…В 1914 году поехали на лето в Саратов. Там застала война. Мама организовала госпиталь при Казенной палате (отец Т. Н. был управляющим Казенной палатой. —
В сентябре Булгакова срочно вызвали в Москву и вручили направление в Смоленскую губернию. Они отправились вдвоем. «В Смоленске переночевали и поездом отправились в Сычевку — маленький уездный городишко; там находилось главное управление земскими больницами. По-видимому, мы пошли в управу… нам дали пару лошадей и пролетку — как она называлась — довольно удобная. Была жуткая грязь, 40 верст ехали весь день. В Никольское приехали поздно, никто, конечно, не встречал. Там был двухэтажный дом врачей. Дом этот был закрыт; фельдшер пришел, принес ключи, показывает — «вот ваш дом». Наверху была спальня, кабинет, внизу столовая и кухня. Мы заняли две комнаты, стали устраиваться. И в первые же дни привезли роженицу. Я пошла в больницу вместе с Михаилом. Роженица была в операционной, конечно, страшные боли; ребенок шел неправильно. И я искала в учебнике медицинском нужные места, а Михаил отходил от нее, смотрел, говорил мне, что искать… Потом, в следующие дни стали приезжать больные, сначала немного, потом до ста человек в день… Никольское было даже не село, а имение — напротив больницы стоял полуразвалившийся помещичий дом — и все. Ближайшее село — Воскресенское — было в десяти верстах. В доме жила разорившаяся помещица, иногда заходила к нам. В Вязьме, куда мы потом попали, и таких знакомых не было, я хотела помогать ему в больнице, но персонал был против. Мне было там тяжело, одиноко, я часто плакала… Там, в Вязьме, по-моему, он и начал писать; писал только ночами… Я спросила как-то: «Что ты пишешь?» — «Я не хочу тебе читать.
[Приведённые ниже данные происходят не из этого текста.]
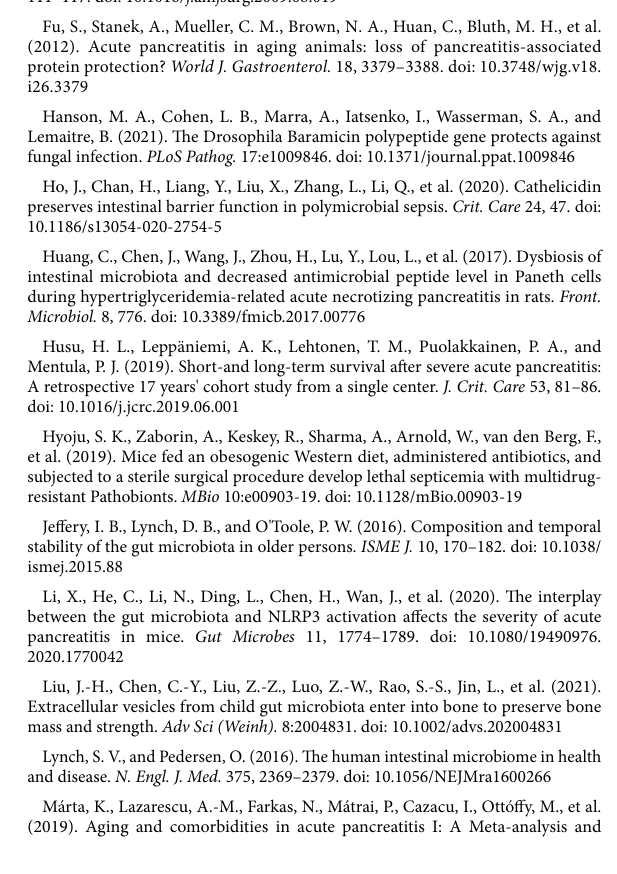
SUPPLEMENTARY FIGURE S1 The rarefaction curve of samples. SUPPLEMENTARY FIGURE S2 (A) The 16SrDNA general PCR results of mice stool samples after antibiotic treatment. (B) The FMT homology analysis by SourceTracker. (C) The typical plate images of abx treatment. SUPPLEMENTARY FIGURE S3 (A) Anatomical images in mice in the young group on day 4. (B) Typical pathological image of two groups on day 4. SUPPLEMENTARY FIGURE S4 (A) Typical pathological image of two groups had antibiotic treatment after disease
Ты очень впечатлительная — скажешь, что я болен…» Знала только название — «Зеленый змий»…
(По-видимому, об этом рассказе, начатом еще в Киеве, вспоминала сестра писателя Н. А. Земская в письме к Е. С. Булгаковой: «Я помню, что очень давно (в 1912–13 гг.), когда Миша был еще студентом, а я — первокурсницей-курсисткой, он дал мне прочитать рассказ «Огненный змий» — об алкоголике, допившемся до белой горячки и погибшем во время ее приступа: его задушил (или сжег) вползший к нему в комнату змей (галлюцинация). Годы в Никольском и Вязьме были омрачены, по словам Татьяны Николаевны, возникшей по несчастной случайности привычкой к морфию. Он чувствовал себя все хуже, избавиться от болезни не удавалось вплоть до 1918 года.
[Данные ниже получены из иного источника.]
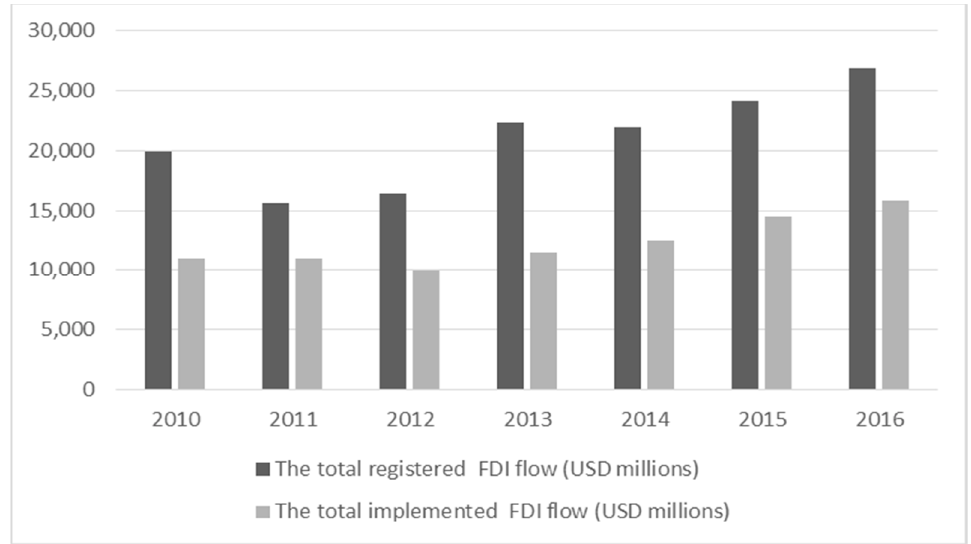
Figure 1. Foreign direct investment flow in Vietnam, from 2010 to 2016. Source: General Statistics Office of Vietnam.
«В конце зимы 1917 г. Михаилу дали отпуск, мы поехали в Саратов, там застало нас известие о февральской революции. Прислуга сказала: «Я вас буду называть Татьяна Николаевна, а вы меня — Агафья Ивановна». Жили мы в казенной квартире — в доме, где была Казенная палата. Плохо помню то время, помню только, что отец с Михаилом все время играли в шахматы… Возвращались через Москву. Помню, перед Никольским верхом на лошадях перебирались через озеро — оно уже оттаяло; другой возможности добраться к себе не было.
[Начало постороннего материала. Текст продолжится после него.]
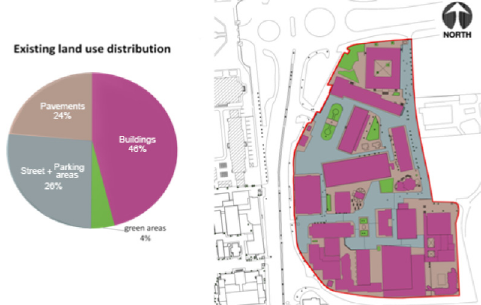
Fig. 3. Campus Land use showing percentage of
Летом 17-го г. моя мама гостила у нас в Никольском с младшими братьями. В это время, при Керенском, старшего из моих братьев (он учился в Петербурге в военном училище) направили на фронт — и в первом же бою его убили, денщик привез вещи. Папа прислал об этом письмо, мама сразу уехала, а братья оставались с нами около месяца… Потом, с осени, жили в Вязьме… Михаил заболел, думал, что сходит с ума, и все просил меня: «Ведь ты не отдашь меня в больницу?» В начале 18-го г. он освободился от земской службы, мы поехали в Киев — через Москву. Оставили вещи, пообедали в «Праге» и сразу поехали на вокзал, потому что последний поезд из Москвы уходил в Киев, потом уже нельзя было бы выехать. Мы ехали потому что не было выхода — в Москве остаться было негде.